The method does not fit the dataset, the naming convention ensure the compatibility of the transformer with scikit-learn Pipeline object.
- Parameters
X – Training dataset features.
y – Training dataset target.
- Returns
Transformer.
-
class
pyro_risks.models.transformers.
Imputer
(columns: list, missing_values: Union[int, float, str] = nan, strategy: str = 'mean', fill_value: Optional[float] = None, verbose: int = 0, copy: bool = True, add_indicator: bool = False)[source]¶ Bases:
sklearn.impute._base.SimpleImputer
Impute missing values.
The Imputer transformer wraps scikit-learn SimpleImputer transformer.
- Parameters
missing_values – the placeholder for the missing values.
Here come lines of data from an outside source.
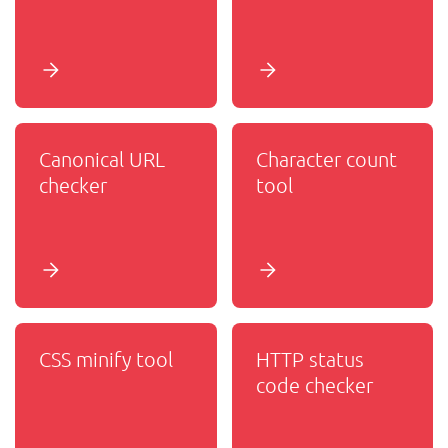
Canonical URL
Character count
checker
tool
CSS minify tool
HTTP status
code checker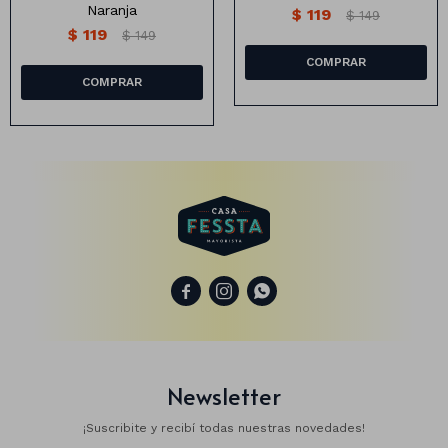
Naranja
$
119
$
149
$
119
$
149
Animales
Dinosaurios
Temáticos
Plantas y flores
Deco jardín
Veladoras



Fanal
Veladoras
Lámparas
Guías
Newsletter
¡Suscribite y recibí todas nuestras novedades!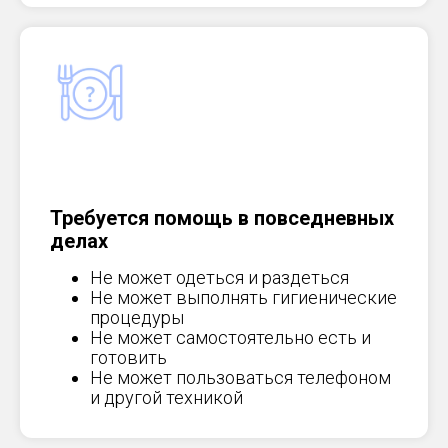
Требуется помощь в повседневных
делах
Не может одеться и раздеться
Не может выполнять гигиенические
процедуры
Не может самостоятельно есть и
готовить
Не может пользоваться телефоном
и другой техникой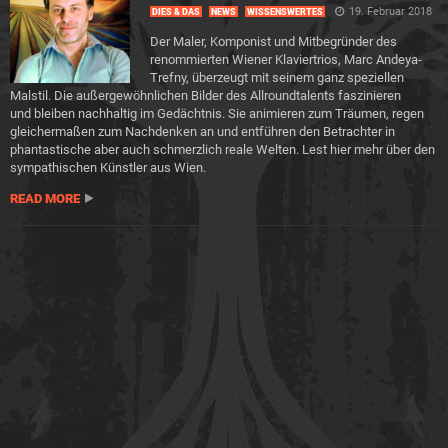
19. Februar 2018
DIES & DAS
NEWS
WISSENSWERTES
Der Maler, Komponist und Mitbegründer des
renommierten Wiener Klaviertrios, Marc Andeya-
Trefny, überzeugt mit seinem ganz speziellen
Malstil. Die außergewöhnlichen Bilder des Allroundtalents faszinieren
und bleiben nachhaltig im Gedächtnis. Sie animieren zum Träumen, regen
gleichermaßen zum Nachdenken an und entführen den Betrachter in
phantastische aber auch schmerzlich reale Welten. Lest hier mehr über den
sympathischen Künstler aus Wien.
READ MORE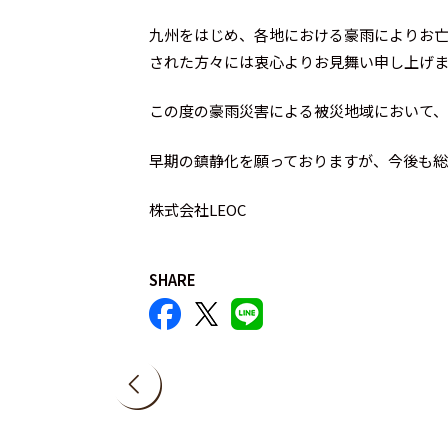
九州をはじめ、各地における豪雨によりお
された方々には衷心よりお見舞い申し上げ
この度の豪雨災害による被災地域において
早期の鎮静化を願っておりますが、今後も総
株式会社LEOC
SHARE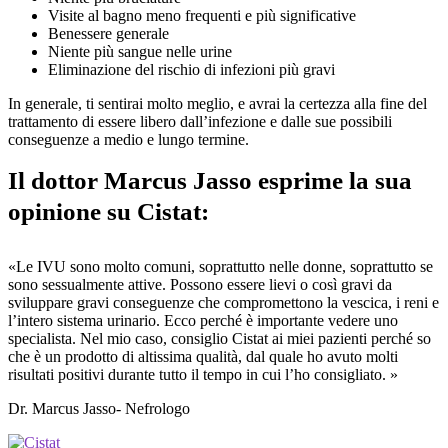
Visite al bagno meno frequenti e più significative
Benessere generale
Niente più sangue nelle urine
Eliminazione del rischio di infezioni più gravi
In generale, ti sentirai molto meglio, e avrai la certezza alla fine del
trattamento di essere libero dall’infezione e dalle sue possibili
conseguenze a medio e lungo termine.
Il dottor Marcus Jasso esprime la sua
opinione su Cistat:
«Le IVU sono molto comuni, soprattutto nelle donne, soprattutto se
sono sessualmente attive. Possono essere lievi o così gravi da
sviluppare gravi conseguenze che compromettono la vescica, i reni e
l’intero sistema urinario. Ecco perché è importante vedere uno
specialista. Nel mio caso, consiglio Cistat ai miei pazienti perché so
che è un prodotto di altissima qualità, dal quale ho avuto molti
risultati positivi durante tutto il tempo in cui l’ho consigliato. »
Dr. Marcus Jasso- Nefrologo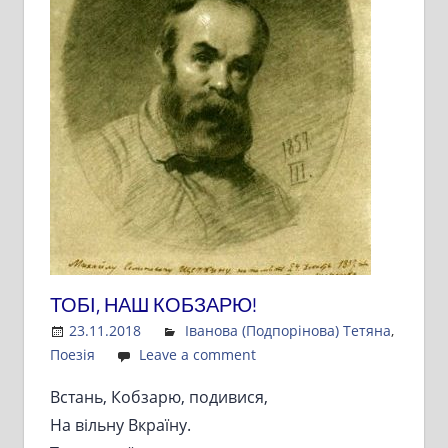
ТОБІ, НАШ КОБЗАРЮ!
23.11.2018
Admin
Іванова (Подпорінова) Тетяна
,
Поезія
Leave a comment
Встань, Кобзарю, подивися,
На вільну Вкраїну.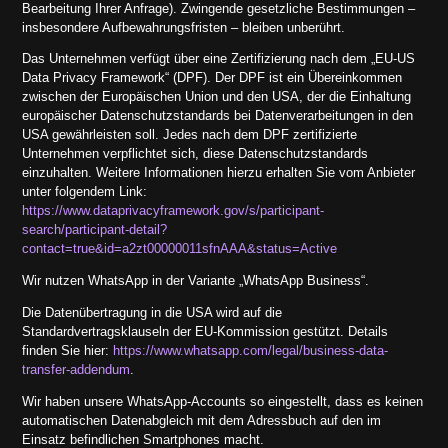
Bearbeitung Ihrer Anfrage). Zwingende gesetzliche Bestimmungen –
insbesondere Aufbewahrungsfristen – bleiben unberührt.
Das Unternehmen verfügt über eine Zertifizierung nach dem „EU-US
Data Privacy Framework“ (DPF). Der DPF ist ein Übereinkommen
zwischen der Europäischen Union und den USA, der die Einhaltung
europäischer Datenschutzstandards bei Datenverarbeitungen in den
USA gewährleisten soll. Jedes nach dem DPF zertifizierte
Unternehmen verpflichtet sich, diese Datenschutzstandards
einzuhalten. Weitere Informationen hierzu erhalten Sie vom Anbieter
unter folgendem Link:
https://www.dataprivacyframework.gov/s/participant-
search/participant-detail?
contact=true&id=a2zt00000011sfnAAA&status=Active
Wir nutzen WhatsApp in der Variante „WhatsApp Business“.
Die Datenübertragung in die USA wird auf die
Standardvertragsklauseln der EU-Kommission gestützt. Details
finden Sie hier:
https://www.whatsapp.com/legal/business-data-
transfer-addendum
.
Wir haben unsere WhatsApp-Accounts so eingestellt, dass es keinen
automatischen Datenabgleich mit dem Adressbuch auf den im
Einsatz befindlichen Smartphones macht.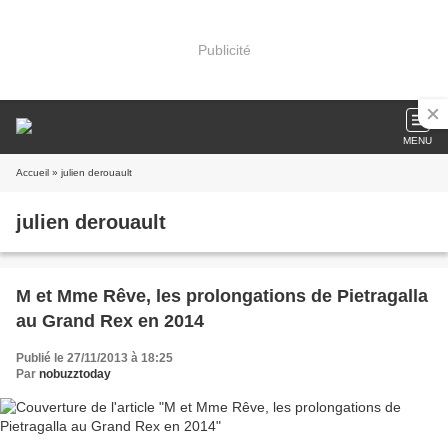
Publicité
MENU
Accueil
» julien derouault
julien derouault
M et Mme Rêve, les prolongations de Pietragalla
au Grand Rex en 2014
Publié le 27/11/2013 à 18:25
Par
nobuzztoday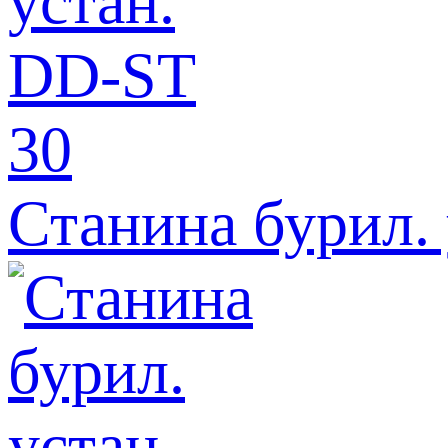
Станина бурил.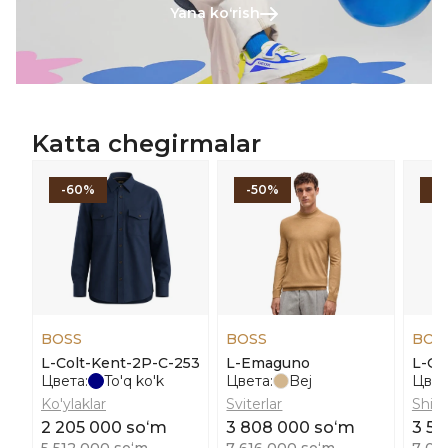
Yana koʻrish
Katta chegirmalar
-60%
-50%
-
BOSS
BOSS
BOS
L-Colt-Kent-2P-C-253
L-Emaguno
L-Ge
Цвета:
To'q ko'k
Цвета:
Bej
Цвет
Ko'ylaklar
Sviterlar
Shim
2 205 000 soʻm
3 808 000 soʻm
3 50
5 512 000 soʻm
7 616 000 soʻm
7 01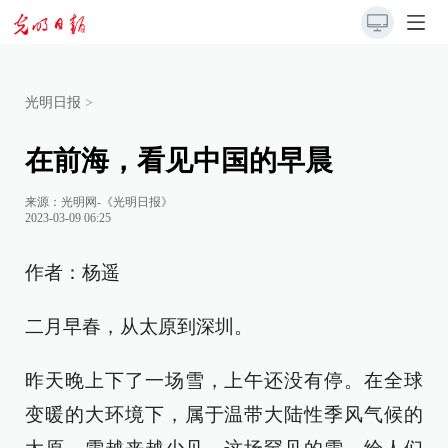
光明日报
>
在前海，看见中国的早晨
来源：
光明网-《光明日报》
2023-03-09 06:25
作者：杨遥
二月早春，从太原到深圳。
昨天晚上下了一场雪，上午还没有停。在全球
变暖的大环境下，属于温带大陆性季风气候的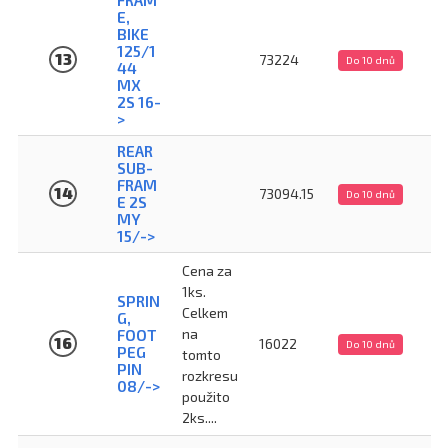
E,
BIKE
125/1
13
73224
Do 10 dnů
44
MX
2S 16-
>
REAR
SUB-
FRAM
14
73094.15
Do 10 dnů
E 2S
MY
15/->
Cena za
1ks.
SPRIN
Celkem
G,
na
FOOT
16
16022
Do 10 dnů
PEG
tomto
PIN
rozkresu
08/->
použito
2ks....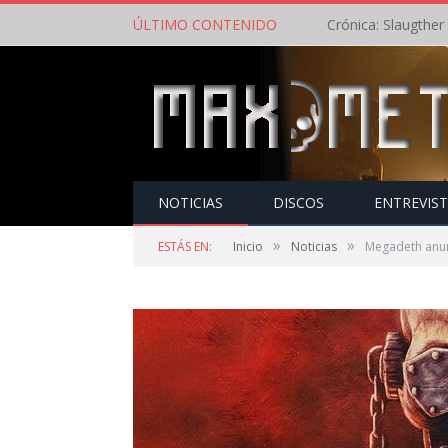
ÚLTIMO CONTENIDO
NOTICIAS
DISCOS
ENTREVIS
»
»
ESTÁS EN:
Inicio
Noticias
Megadeth anun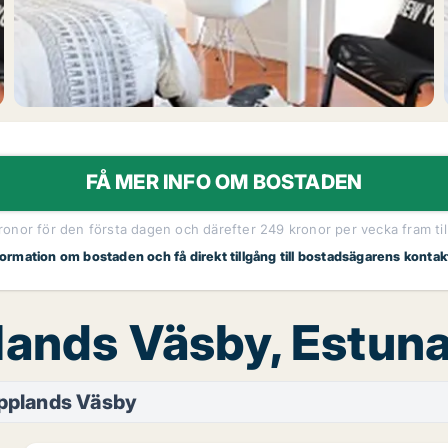
FÅ MER INFO OM BOSTADEN
kronor för den första dagen och därefter 249 kronor per vecka fram til
nformation om bostaden och få direkt tillgång till bostadsägarens kontak
plands Väsby, Estun
pplands Väsby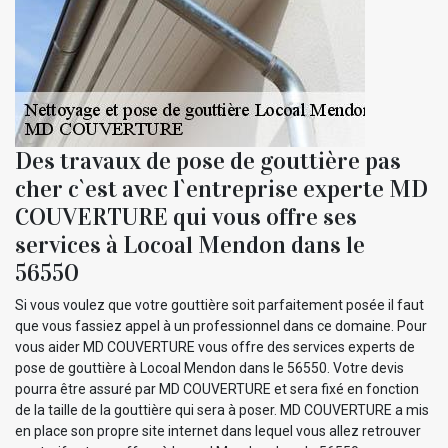
Des travaux de pose de gouttière pas
cher c`est avec l`entreprise experte MD
COUVERTURE qui vous offre ses
services à Locoal Mendon dans le
56550
Si vous voulez que votre gouttière soit parfaitement posée il faut
que vous fassiez appel à un professionnel dans ce domaine. Pour
vous aider MD COUVERTURE vous offre des services experts de
pose de gouttière à Locoal Mendon dans le 56550. Votre devis
pourra être assuré par MD COUVERTURE et sera fixé en fonction
de la taille de la gouttière qui sera à poser. MD COUVERTURE a mis
en place son propre site internet dans lequel vous allez retrouver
strategy – the imputation strategy (mean, median, most_frequent, constant).
fill_value – fill_value is used to replace all occurrences of missing_values (default to 0).
verbose – controls the verbosity of the imputer.
copy – If True, a copy of X will be created.
add_indicator – If True, a MissingIndicator transform will stack onto output of the imputer’s transform.
-
fit
(X: pandas.core.frame.DataFrame, y: Optional[pandas.core.series.Series] = None) → pyro_risks.models.transformers.Imputer[source]¶ Fit the imputer on X.
- Parameters
X – Training dataset features.
y – Training dataset target.
- Returns
Transformer.
-
class
pyro_risks.models.transformers.
LagTransformer
(date_column: str, zone_column: str, columns: List[str])[source]¶ Bases:
sklearn.base.BaseEstimator
,sklearn.base.TransformerMixin
Add lags features of the selected columns.
Lags added correspond to day -1, -3 and -7 and are added to each department separately.
- Parameters
date_column – date column.
zone_columns – geographical zoning column.
columns – columns to add lag.
-
fit
(X: pandas.core.frame.DataFrame, y: Optional[pandas.core.series.Series] = None) → pyro_risks.models.transformers.LagTransformer[source]¶ Fit the imputer on X.
- Parameters
X – Training dataset features.
y – Training dataset target.
- Returns
Transformer.
-
class
pyro_risks.models.transformers.
TargetDiscretizer
(discretizer: Callable)[source]¶ Bases:
sklearn.base.BaseEstimator
Discretize numerical target variable.
The TargetDiscretizer transformer maps target variable values to discrete values using a user defined function.
- Parameters
discretizer – user defined function.
-
fit_resample
(X: pandas.core.frame.DataFrame, y: pandas.core.series.Series) → Tuple[pandas.core.frame.DataFrame, pandas.core.series.Series][source]¶ Discretize the target variable.
The fit_resample method allows for discretizing the target variable. The method does not resample the dataset, the naming convention ensure the compatibility of the transformer with imbalanced-learn Pipeline object.
- Parameters
X – Training dataset features
y – Training dataset target
- Returns
Training dataset features and target tuple.